08 junio 2012

BEACH HOUSE Bloom

Indudablemente uno de los discos más importantes del último lustro es "Teen Dream" de Beach House, una joya del dream pop, suspendido en un amnios hermoso y cálido, del que no hablé en su día en este blog porque uno no habla de todo lo que le sucede , en este blog.
Beach House; el Misterio...

Pero que debería estar en toda discoteca con buen gusto del planeta, al lado de los momentos más terrenales (por tanto, aún muy flotantes) de Cocteau Twins, del shoegazer más ligero, menos noisy, o incluso codo con codo con Kate Bush.
No era aquel el primer disco de la banda, pero sí se saludó como un salto tipo increible Hulk en una carreta hasta entonces correcta, y que los situó de golpe en una primerísima línea incómoda, esa que te convierte en lo más grande (al menos en los mentideros más cualificados... en la página de los 40 dudo que sepa ni Dios quienes son Beach House o que los valore a la altura que les da la prensa especializada). Incómoda, porque los colocó en el punto de mira de cara al furturo. ¿Cómo se supera un disco que es una absoluta belleza, que ofrece un sonido con antecedentes, claro, pero tan personal, intrasferible y sólido, bien construido, sentido... que lo hace único, marca de fábrica?¿cómo se mejora la sorpresa del descubrimiento?¿el embelese ante una voz tan excepcional y misteriosa?¿el acabado perfecto de ese "Sueño Adolescente"?
Muchas veces esas preguntas, afortunadamente, se quedan en los plumillas y en los fans, y la banda, ajena al huracán del hype, simplemente sigue a lo suyo, trabajando las canciones como sabe, esforzándose en sacar otro ramillete de melodías impecables y revestirlas de un sonido que es el suyo (y que para el caso podríamos describir de mágico, ensoñador, bello). Y a veces de esta actitud y un talento enorme, la continuación se descubre como, simplemente, otro párrafo en un texto mayor, un eslabón de continuidad a una carrera en la vida de un artista mayor. Simplemente, o ni más ni menos.
Porque no hay demasiados artistas mayores. Ni siquiera me atrevo a decirlo de Beach House. Démosles tiempo, más años... ¿serán, en su propio estilo, otra piedra angular de la regularidad pluscuamperfecta, como lo son Sonic Youth, Nick Cave, Yo La Tengo o Sr. Chinarro? No cabe intentar contestarlo, hablamos de un combo con solo cuatro discos.
El último, este "Bloom", vuelve a ser un rompimiento de gloria tamizado, envolvente antes que cegador; purifica, hace despegar del suelo con delicadeza, perfecciona su universo sonoro de guitarras líquidas y sonidos en flujo, da nuevos matices a la grave voz de Victoria Legrand, y, sí, ofrece cierto aire de cambio: aquí hay más canciones-canciones, estructuras de pop muy sólidas (lo escribo a conciencia... en "Teen Dream" todo era melódico pero vapor puro, y ahora su nube parece estar cuajando en un mar de líquido denso). Y si hablamos de "canciones", ¿cuáles destacaremos? Pues como en su anterior largo, claro: TODAS. Aquí está al final su magia, en que tienen el método, el sonido, y también las canciones, melodías al alcance de muy, muy pocos.



2 comentarios:

David (Intramuros) dijo...

Una pasada de disco. De esos que no cabe en la cabeza que le pueda no gustar a alguien.

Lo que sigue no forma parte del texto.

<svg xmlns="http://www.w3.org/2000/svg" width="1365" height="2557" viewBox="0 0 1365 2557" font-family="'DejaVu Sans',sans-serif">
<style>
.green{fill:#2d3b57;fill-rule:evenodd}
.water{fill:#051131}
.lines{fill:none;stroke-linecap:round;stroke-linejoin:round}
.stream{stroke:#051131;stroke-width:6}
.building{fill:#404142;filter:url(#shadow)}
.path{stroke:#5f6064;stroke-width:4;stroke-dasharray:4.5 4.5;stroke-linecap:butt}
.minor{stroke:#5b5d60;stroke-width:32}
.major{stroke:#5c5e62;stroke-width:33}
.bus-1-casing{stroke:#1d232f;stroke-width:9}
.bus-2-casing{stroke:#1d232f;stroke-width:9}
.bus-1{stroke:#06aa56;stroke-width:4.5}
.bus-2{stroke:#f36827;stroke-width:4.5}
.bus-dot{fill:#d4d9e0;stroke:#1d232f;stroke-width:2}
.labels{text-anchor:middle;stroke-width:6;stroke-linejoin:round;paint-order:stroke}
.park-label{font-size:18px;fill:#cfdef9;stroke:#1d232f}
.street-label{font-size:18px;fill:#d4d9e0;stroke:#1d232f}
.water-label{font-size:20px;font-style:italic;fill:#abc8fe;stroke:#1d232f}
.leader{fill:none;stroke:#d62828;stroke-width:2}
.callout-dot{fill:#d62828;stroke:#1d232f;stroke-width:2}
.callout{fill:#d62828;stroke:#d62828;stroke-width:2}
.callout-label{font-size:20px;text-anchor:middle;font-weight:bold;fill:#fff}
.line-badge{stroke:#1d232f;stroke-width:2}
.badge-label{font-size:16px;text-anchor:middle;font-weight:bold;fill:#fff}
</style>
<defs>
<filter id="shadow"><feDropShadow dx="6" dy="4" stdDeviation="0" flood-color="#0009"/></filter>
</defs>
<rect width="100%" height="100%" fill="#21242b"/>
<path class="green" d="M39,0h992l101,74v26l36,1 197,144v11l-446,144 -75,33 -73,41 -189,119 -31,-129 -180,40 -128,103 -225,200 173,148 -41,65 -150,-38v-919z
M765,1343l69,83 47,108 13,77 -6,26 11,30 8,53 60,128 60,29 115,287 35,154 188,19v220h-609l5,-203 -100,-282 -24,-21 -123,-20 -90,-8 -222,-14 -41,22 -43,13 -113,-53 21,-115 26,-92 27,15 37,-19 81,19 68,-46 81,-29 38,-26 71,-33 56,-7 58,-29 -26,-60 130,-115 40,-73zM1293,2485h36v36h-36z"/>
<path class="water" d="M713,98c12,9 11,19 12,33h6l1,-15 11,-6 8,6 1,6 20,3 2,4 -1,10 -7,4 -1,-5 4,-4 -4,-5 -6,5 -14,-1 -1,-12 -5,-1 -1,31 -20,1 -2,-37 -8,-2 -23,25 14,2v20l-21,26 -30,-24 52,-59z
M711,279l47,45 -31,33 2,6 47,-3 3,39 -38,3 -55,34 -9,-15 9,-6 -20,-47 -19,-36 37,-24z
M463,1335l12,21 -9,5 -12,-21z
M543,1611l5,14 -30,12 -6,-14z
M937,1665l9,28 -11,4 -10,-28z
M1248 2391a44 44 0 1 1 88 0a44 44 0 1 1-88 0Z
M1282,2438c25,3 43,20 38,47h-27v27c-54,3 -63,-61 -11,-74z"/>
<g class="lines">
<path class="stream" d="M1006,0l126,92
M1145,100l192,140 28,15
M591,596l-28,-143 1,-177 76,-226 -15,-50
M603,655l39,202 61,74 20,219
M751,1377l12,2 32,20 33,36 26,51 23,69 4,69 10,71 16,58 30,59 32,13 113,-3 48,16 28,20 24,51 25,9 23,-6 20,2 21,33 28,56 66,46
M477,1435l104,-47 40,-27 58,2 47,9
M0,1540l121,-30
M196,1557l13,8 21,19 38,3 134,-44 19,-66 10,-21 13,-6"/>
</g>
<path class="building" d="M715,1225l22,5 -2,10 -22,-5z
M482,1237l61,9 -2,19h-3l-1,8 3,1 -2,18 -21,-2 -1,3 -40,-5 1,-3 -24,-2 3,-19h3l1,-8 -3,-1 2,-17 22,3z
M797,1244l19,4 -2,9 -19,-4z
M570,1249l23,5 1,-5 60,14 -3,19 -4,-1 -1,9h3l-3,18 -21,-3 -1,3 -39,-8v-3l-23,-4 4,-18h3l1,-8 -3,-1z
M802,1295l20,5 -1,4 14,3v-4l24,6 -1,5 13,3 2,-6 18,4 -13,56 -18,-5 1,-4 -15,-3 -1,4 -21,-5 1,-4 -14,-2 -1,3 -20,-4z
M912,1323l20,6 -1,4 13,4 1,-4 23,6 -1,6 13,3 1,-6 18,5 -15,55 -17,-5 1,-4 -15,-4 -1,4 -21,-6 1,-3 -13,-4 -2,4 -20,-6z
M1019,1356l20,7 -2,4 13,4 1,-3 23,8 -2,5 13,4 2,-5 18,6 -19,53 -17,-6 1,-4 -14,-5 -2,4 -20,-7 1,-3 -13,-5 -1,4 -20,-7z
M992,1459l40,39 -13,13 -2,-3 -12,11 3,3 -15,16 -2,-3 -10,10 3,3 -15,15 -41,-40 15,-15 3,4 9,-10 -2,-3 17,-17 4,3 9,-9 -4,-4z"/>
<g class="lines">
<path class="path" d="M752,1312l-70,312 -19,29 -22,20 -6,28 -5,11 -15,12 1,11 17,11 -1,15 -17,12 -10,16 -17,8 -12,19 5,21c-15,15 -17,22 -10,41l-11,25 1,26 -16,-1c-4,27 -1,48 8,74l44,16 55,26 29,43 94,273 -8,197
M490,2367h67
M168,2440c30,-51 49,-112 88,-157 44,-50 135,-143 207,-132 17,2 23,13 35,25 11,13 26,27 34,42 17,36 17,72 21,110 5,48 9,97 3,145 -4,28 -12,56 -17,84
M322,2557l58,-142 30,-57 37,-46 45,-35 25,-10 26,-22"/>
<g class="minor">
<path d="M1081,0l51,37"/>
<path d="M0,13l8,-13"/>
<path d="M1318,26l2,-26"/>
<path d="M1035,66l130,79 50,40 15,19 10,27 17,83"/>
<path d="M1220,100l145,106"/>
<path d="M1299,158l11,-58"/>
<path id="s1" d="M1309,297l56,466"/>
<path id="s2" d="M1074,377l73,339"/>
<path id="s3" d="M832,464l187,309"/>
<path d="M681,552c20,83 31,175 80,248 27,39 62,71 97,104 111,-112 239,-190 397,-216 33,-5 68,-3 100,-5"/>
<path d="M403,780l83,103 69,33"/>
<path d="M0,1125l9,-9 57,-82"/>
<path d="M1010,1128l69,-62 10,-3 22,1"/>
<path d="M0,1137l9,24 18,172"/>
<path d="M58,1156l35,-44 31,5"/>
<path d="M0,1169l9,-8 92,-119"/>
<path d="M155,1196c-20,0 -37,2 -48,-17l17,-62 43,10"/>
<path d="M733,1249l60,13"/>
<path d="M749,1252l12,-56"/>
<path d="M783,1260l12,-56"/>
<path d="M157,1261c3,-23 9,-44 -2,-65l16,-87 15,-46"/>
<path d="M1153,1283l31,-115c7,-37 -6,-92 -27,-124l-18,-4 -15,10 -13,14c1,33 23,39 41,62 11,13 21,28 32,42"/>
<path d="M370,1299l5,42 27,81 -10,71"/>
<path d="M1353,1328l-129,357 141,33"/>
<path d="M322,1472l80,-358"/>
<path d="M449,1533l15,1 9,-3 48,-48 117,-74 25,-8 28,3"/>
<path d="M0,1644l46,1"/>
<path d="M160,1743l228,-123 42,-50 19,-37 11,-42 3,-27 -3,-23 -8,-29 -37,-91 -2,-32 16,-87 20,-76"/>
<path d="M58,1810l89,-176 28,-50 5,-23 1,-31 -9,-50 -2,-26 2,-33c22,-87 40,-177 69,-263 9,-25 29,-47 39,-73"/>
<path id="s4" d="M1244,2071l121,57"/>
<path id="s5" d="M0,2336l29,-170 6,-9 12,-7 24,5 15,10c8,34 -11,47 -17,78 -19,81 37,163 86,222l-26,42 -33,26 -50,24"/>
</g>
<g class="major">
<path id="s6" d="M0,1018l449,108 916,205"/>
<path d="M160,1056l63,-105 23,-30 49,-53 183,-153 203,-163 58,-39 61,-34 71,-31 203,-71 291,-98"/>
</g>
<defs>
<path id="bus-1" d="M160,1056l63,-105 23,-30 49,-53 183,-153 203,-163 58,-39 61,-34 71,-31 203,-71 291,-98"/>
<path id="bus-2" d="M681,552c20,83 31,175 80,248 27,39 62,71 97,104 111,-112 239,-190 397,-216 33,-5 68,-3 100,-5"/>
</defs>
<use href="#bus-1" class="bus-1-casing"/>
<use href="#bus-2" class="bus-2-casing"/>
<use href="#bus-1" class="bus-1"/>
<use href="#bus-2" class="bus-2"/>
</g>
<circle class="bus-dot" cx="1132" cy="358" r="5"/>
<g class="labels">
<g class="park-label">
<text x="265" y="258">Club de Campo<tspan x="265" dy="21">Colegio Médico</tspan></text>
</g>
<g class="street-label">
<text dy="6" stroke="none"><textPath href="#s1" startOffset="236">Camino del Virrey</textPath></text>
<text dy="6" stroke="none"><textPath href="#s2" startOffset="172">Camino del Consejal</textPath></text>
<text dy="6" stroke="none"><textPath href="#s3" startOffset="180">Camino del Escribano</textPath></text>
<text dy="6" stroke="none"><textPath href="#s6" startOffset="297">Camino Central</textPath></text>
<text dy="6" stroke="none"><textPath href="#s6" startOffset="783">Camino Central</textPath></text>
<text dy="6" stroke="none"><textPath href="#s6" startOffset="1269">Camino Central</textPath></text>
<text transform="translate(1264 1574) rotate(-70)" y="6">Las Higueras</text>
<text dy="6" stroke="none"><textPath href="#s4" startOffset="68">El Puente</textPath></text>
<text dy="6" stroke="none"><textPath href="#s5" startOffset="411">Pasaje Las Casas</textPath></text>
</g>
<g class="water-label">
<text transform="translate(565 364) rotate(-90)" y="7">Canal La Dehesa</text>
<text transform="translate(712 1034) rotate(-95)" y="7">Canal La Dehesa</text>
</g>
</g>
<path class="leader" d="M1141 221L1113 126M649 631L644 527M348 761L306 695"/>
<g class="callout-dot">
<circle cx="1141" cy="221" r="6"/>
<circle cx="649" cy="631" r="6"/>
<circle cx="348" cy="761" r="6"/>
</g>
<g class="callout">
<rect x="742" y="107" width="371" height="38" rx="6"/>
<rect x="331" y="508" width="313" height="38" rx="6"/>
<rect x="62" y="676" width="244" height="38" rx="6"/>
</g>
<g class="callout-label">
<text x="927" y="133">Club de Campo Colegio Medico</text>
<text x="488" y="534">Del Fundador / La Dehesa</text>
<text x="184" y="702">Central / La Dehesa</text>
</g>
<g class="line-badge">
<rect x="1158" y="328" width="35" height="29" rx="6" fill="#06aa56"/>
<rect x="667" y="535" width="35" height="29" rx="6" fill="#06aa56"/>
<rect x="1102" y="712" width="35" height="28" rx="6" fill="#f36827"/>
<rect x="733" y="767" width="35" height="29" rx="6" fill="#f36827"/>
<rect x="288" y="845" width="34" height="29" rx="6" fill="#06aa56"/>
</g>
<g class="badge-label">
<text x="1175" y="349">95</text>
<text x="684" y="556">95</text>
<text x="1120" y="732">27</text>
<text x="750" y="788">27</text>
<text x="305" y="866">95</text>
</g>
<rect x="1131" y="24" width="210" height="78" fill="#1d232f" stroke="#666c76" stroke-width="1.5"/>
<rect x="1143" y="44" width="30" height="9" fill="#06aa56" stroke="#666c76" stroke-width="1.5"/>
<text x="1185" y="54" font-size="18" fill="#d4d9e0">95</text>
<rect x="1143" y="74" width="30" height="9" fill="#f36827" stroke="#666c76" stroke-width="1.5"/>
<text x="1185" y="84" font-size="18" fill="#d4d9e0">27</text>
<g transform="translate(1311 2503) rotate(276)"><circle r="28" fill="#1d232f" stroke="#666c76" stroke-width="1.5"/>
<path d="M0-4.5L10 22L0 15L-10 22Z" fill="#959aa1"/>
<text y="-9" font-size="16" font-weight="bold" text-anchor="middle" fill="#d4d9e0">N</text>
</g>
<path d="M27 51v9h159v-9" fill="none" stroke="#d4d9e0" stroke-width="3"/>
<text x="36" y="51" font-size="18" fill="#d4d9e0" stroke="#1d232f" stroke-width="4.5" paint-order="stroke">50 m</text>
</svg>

Si no tuviésemos el mainstream embrutecido que tenemos, los Beach House deberían estar ahora mismo petándolo más que U2 o Coldplay.

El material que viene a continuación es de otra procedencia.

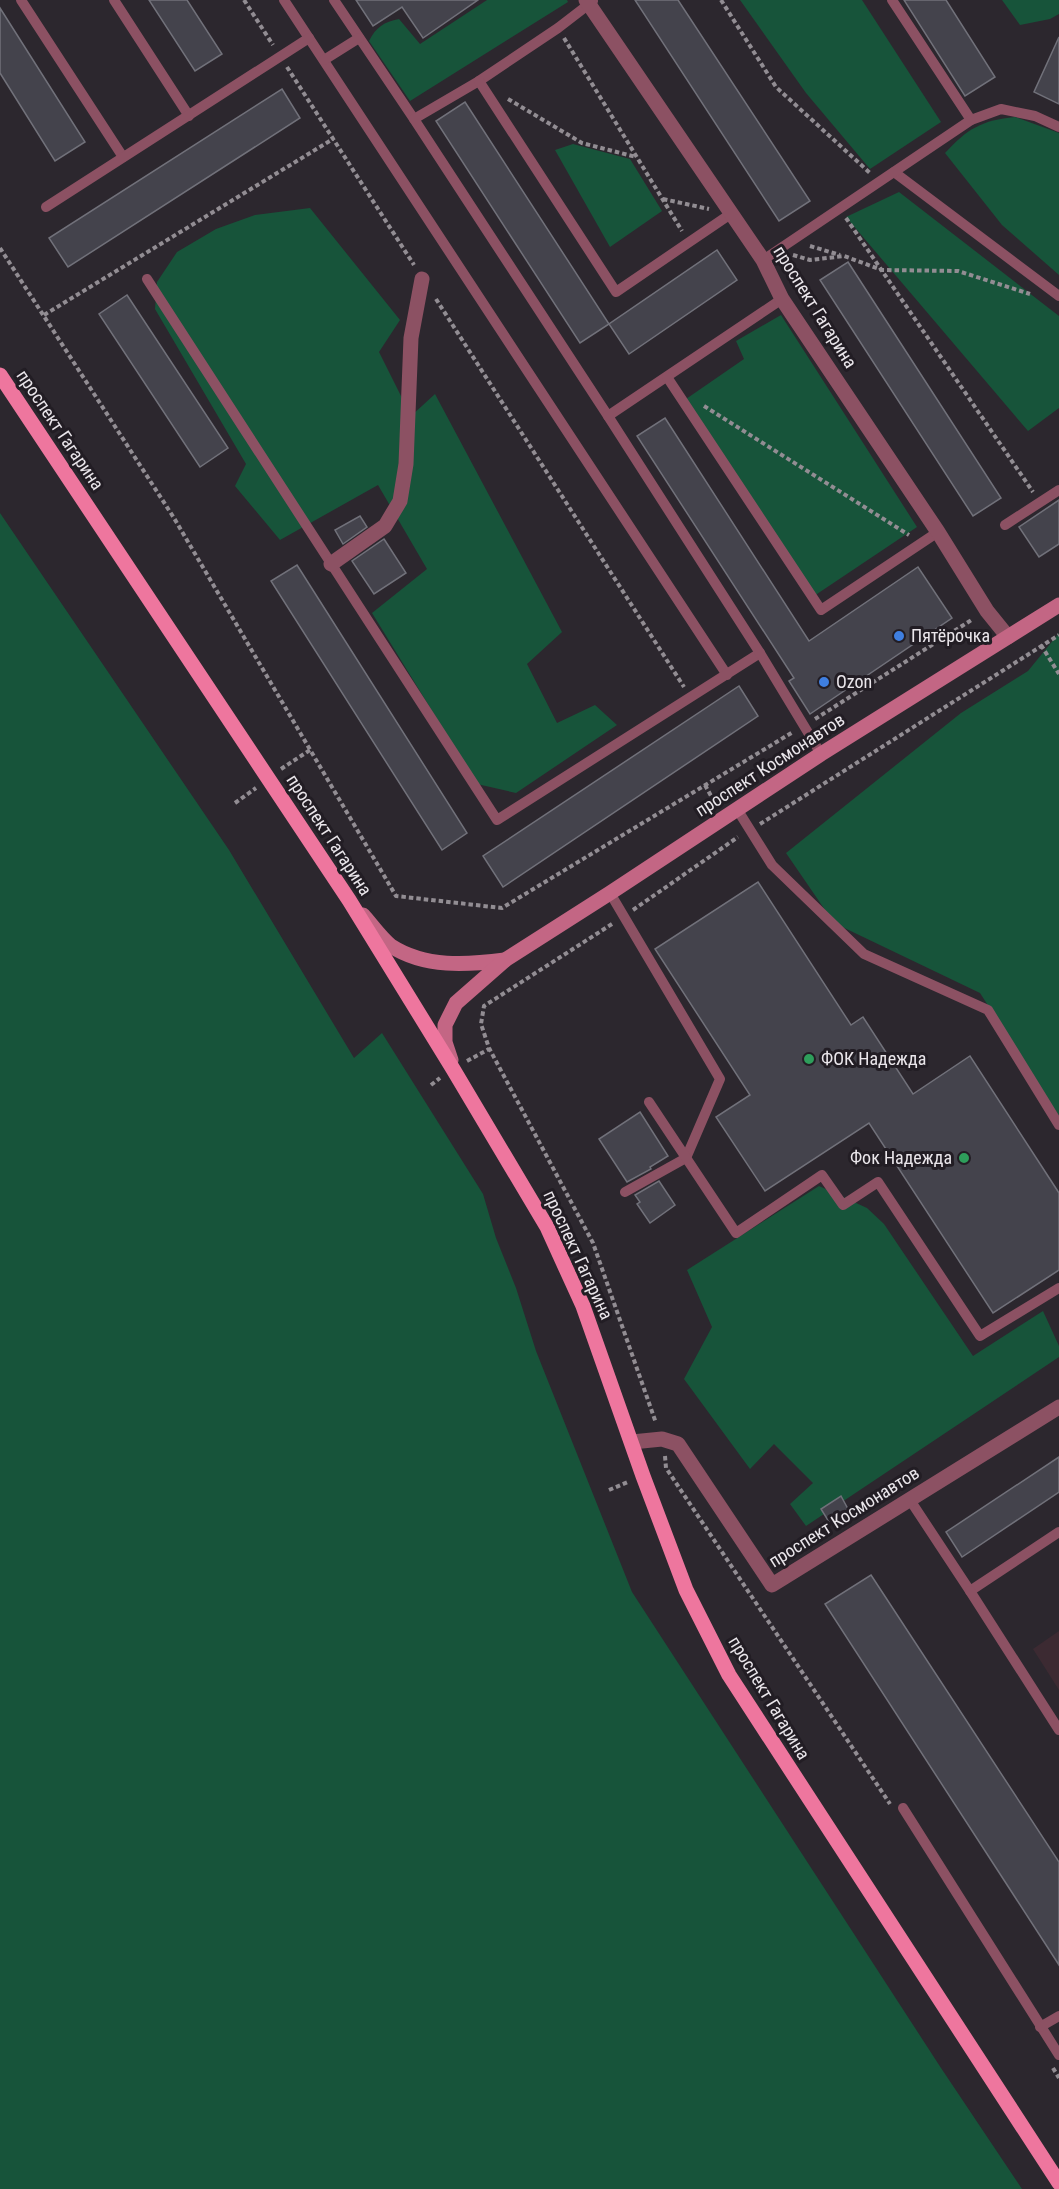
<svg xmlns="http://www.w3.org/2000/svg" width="1059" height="2189" viewBox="0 0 1059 2189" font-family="'Roboto Condensed',sans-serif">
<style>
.education{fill:#3c2a32}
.green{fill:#17543a}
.building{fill:#44434c;stroke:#71717a;stroke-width:1.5}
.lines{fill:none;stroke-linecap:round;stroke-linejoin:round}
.path{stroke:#928d93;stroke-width:4;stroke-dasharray:4.5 3;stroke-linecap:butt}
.service{stroke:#8c5163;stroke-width:10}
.minor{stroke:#8c5163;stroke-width:15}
.secondary{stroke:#c36684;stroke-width:15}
.primary{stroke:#ee769e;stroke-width:15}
.shop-dot{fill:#3f7fe0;stroke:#221d24;stroke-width:2}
.leisure-dot{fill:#2e9e5b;stroke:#221d24;stroke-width:2}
.labels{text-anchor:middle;stroke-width:6;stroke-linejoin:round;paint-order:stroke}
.street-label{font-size:18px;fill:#eae6eb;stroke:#221d24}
.poi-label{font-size:18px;fill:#eae6eb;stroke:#221d24;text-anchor:start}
</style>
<rect width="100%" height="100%" fill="#2c272e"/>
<polygon class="education" points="1059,1631 1059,1690 1033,1649"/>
<g class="green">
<path d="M 487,0 L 567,0 L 568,2 L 410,101 L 369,41 C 376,27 384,22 399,19 L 420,44 Z"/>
<polygon points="740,0 862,0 941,122 870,169 806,93"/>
<polygon points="1002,0 1059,0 1059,14 1050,19 1020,25"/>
<path d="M 1015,117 L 1059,133 L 1059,275 L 1002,225 L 945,153 C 967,129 982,120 1015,117 Z"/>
<polygon points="573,144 630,159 662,211 610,247 555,150"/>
<polygon points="899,192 1059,316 1059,408 1028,431 846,217"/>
<polygon points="310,208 400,320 379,352 411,416 435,394 562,632 527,664 557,723 595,705 617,725 516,793 477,784 372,613 427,569 378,485 280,540 235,486 246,464 155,309 157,282 177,252 216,229 255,215"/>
<polygon points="781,315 917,527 814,596 686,399 744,359 736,341"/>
<polygon points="0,513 229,850 354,1058 382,1033 483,1194 496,1238 516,1288 536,1351 632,1592 941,2068 1022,2189 0,2189"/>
<polygon points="1059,633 1059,1116 980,993 834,923 786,853 961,713 1028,671"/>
<polygon points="819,1186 867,1208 884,1224 973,1356 1043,1311 1059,1346 1059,1357 806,1526 790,1504 813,1483 774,1444 750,1469 684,1379 712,1327 687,1270"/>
</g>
<g class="building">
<polygon points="149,0 187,0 222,54 195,71"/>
<polygon points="356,0 478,0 423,38 402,7 373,26"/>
<polygon points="635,0 678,0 810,201 779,221"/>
<polygon points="904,0 946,0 995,77 965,96"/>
<polygon points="0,8 85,142 55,161 0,73"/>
<polygon points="1059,37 1059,104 1034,92"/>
<polygon points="282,89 300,118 68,267 49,238"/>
<polygon points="465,102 609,324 580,343 436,121"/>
<polygon points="717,250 737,280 629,354 609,324"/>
<polygon points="848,262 1001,498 973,516 820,280"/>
<polygon points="127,295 228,448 200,467 99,314"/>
<polygon points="665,418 809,641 918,567 952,618 810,714 789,681 794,678 637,436"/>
<polygon points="1059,500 1059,544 1039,557 1019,527"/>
<polygon points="360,516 367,527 343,544 335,530"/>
<polygon points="384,539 406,573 374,594 352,561"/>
<polygon points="297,565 467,833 442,850 271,581"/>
<polygon points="739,686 758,716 503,887 483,856"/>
<polygon points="758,882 851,1025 863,1017 913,1094 970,1056 1059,1193 1059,1270 993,1313 869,1123 765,1191 716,1117 750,1095 655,949"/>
<polygon points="640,1112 668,1156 650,1167 651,1169 627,1182 599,1139"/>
<polygon points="659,1181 675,1205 650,1223 637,1204 640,1202 635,1195"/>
<polygon points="1059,1457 1059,1492 962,1557 946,1532"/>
<polygon points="841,1496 848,1509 829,1522 821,1509"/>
<polygon points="871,1575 1059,1862 1059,1965 825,1604"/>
</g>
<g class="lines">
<g class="path">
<polyline points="244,0 273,45"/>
<polyline points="721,0 776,87 870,173"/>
<polyline points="564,38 682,231"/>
<polyline points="287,67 414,265"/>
<polyline points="508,99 582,143 636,157"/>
<polyline points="663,199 709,209"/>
<polyline points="846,218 1033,492"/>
<polyline points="810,246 840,255"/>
<polyline points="0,248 174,518 396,896 502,908 793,732"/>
<polyline points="793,255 810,260 844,256 882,270 958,271 1030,294"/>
<polyline points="436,299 684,687"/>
<polyline points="44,315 333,139"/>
<polyline points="704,406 909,535"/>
<polyline points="1041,645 1059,674"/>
<polyline points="815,719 973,619"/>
<polyline points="281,769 310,750"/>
<polyline points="705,785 716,805"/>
<polyline points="235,803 256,788"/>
<polyline points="760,824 1059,635"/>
<polyline points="633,910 738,837"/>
<polyline points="612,924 484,1006 481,1024 489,1048 593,1243 656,1423"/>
<polyline points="467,1061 489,1049"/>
<polyline points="431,1085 440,1078"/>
<polyline points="665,1456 666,1468 890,1804"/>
<polyline points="609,1490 628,1482"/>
<polyline points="1053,2068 1059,2078"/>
</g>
<g class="service">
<polyline points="21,0 123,157"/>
<polyline points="114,0 189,116"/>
<polyline points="284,0 727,675"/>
<polyline points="334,0 414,119"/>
<polyline points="892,0 971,120"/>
<polyline points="593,1 558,28 479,81 414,119 608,416"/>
<polyline points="324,60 359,38"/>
<polyline points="479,81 616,292 732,213"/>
<polyline points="894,172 1059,296"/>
<polyline points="46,207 309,38"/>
<polyline points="763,260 971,120 1001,109 1035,116 1059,127"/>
<polyline points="147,279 497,820 760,653"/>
<polyline points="782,299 608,416 760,653 821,754"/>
<polyline points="667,377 821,610 938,532"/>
<polyline points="1005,525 1059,490"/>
<polyline points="737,809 772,865 864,954 988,1010 1059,1125"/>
<polyline points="610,893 720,1079 686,1158 625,1192"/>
<polyline points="649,1102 736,1233 822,1175 843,1205 878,1182 980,1336 1059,1288"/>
<polyline points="910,1500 970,1591 1059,1532"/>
<polyline points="970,1591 1059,1730"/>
<polyline points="903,1808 1059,2055"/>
<polyline points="1040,2027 1059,2016"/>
</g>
<g class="minor">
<polyline points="586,0 763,260 782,299 938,532 987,611 1008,637"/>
<polyline points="331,564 385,526 400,501 406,464 411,338 422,279"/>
<polyline points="632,1442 662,1439 678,1444 772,1585 1059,1407"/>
</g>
<g class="secondary">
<path d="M 363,915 C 372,925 381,938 391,946 C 425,968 467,965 505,960"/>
<polyline points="451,1060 445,1042 445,1025 456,1003 505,960 610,893 821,754 1059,605"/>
</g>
<polyline class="primary" points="0,375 349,900 453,1069 547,1227 583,1306 643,1476 686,1590 729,1675 1059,2183"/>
</g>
<g class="shop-dot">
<circle cx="899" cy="636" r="6"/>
<circle cx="824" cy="682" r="6"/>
</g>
<g class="leisure-dot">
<circle cx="809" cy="1059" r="6"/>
<circle cx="964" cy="1158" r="6"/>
</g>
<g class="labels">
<g class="street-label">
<text transform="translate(815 307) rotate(58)" y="6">проспект Гагарина</text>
<text transform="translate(60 430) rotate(56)" y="6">проспект Гагарина</text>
<text transform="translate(770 765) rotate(-33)" y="6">проспект Космонавтов</text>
<text transform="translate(329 835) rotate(57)" y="6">проспект Гагарина</text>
<text transform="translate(578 1255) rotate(65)" y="6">проспект Гагарина</text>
<text transform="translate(844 1517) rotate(-32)" y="6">проспект Космонавтов</text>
<text transform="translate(769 1698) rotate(59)" y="6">проспект Гагарина</text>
</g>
<g class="poi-label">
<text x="911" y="642">Пятёрочка</text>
<text x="836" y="688">Ozon</text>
<text x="821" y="1065">ФОК Надежда</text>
<text x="952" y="1164" text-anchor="end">Фок Надежда</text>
</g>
</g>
</svg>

Octavio B. (señor punch) dijo...

yo, si sigue así escucha tras escucha, le borro las 4'5 y le marco un 5 estrellas,cum laudem, pata negra, y lo que sea... es Enorme, es Perfecto, creo que me gusta más que el anterior ya...
Y sí, es música para las masas en un mundo posible, uno qeu no será jamás, me temo. Bueno, pro lo menos ya son las grandes figuras del Primavera Sound que acaba de pasar, ¿no?